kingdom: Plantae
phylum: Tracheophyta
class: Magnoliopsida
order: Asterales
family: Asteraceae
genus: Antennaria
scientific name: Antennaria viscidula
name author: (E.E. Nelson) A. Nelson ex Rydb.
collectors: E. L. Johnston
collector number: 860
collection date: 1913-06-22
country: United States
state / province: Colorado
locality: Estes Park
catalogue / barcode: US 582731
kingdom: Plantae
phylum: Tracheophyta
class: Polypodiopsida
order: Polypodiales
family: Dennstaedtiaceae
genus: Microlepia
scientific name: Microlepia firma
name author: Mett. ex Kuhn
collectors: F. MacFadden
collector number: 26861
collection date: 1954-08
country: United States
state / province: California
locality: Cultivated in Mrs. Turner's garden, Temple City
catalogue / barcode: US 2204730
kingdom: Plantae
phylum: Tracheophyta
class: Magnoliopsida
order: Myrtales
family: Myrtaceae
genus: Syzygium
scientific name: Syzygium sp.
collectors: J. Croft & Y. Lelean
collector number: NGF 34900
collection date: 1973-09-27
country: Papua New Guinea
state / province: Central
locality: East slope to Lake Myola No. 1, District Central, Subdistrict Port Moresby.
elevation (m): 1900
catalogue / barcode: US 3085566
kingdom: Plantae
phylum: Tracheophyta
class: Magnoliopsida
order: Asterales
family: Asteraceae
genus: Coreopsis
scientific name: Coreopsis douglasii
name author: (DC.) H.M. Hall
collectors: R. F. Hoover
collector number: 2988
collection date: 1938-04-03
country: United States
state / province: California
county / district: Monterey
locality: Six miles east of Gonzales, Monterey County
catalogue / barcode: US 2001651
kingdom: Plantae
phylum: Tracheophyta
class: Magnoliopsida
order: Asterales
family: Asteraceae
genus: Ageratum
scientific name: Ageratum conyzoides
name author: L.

○ ○ ○ ○ ○ ○ ○

* [SET PROBLEM] Rewrite all of the data, substituting "date collected" for every occurrence of "collection date" and leaving everything else unchanged.

* [SOLUTION FOR THIS PROBLEM]
kingdom: Plantae
phylum: Tracheophyta
class: Magnoliopsida
order: Asterales
family: Asteraceae
genus: Antennaria
scientific name: Antennaria viscidula
name author: (E.E. Nelson) A. Nelson ex Rydb.
collectors: E. L. Johnston
collector number: 860
date collected: 1913-06-22
country: United States
state / province: Colorado
locality: Estes Park
catalogue / barcode: US 582731
kingdom: Plantae
phylum: Tracheophyta
class: Polypodiopsida
order: Polypodiales
family: Dennstaedtiaceae
genus: Microlepia
scientific name: Microlepia firma
name author: Mett. ex Kuhn
collectors: F. MacFadden
collector number: 26861
date collected: 1954-08
country: United States
state / province: California
locality: Cultivated in Mrs. Turner's garden, Temple City
catalogue / barcode: US 2204730
kingdom: Plantae
phylum: Tracheophyta
class: Magnoliopsida
order: Myrtales
family: Myrtaceae
genus: Syzygium
scientific name: Syzygium sp.
collectors: J. Croft & Y. Lelean
collector number: NGF 34900
date collected: 1973-09-27
country: Papua New Guinea
state / province: Central
locality: East slope to Lake Myola No. 1, District Central, Subdistrict Port Moresby.
elevation (m): 1900
catalogue / barcode: US 3085566
kingdom: Plantae
phylum: Tracheophyta
class: Magnoliopsida
order: Asterales
family: Asteraceae
genus: Coreopsis
scientific name: Coreopsis douglasii
name author: (DC.) H.M. Hall
collectors: R. F. Hoover
collector number: 2988
date collected: 1938-04-03
country: United States
state / province: California
county / district: Monterey
locality: Six miles east of Gonzales, Monterey County
catalogue / barcode: US 2001651
kingdom: Plantae
phylum: Tracheophyta
class: Magnoliopsida
order: Asterales
family: Asteraceae
genus: Ageratum
scientific name: Ageratum conyzoides
name author: L.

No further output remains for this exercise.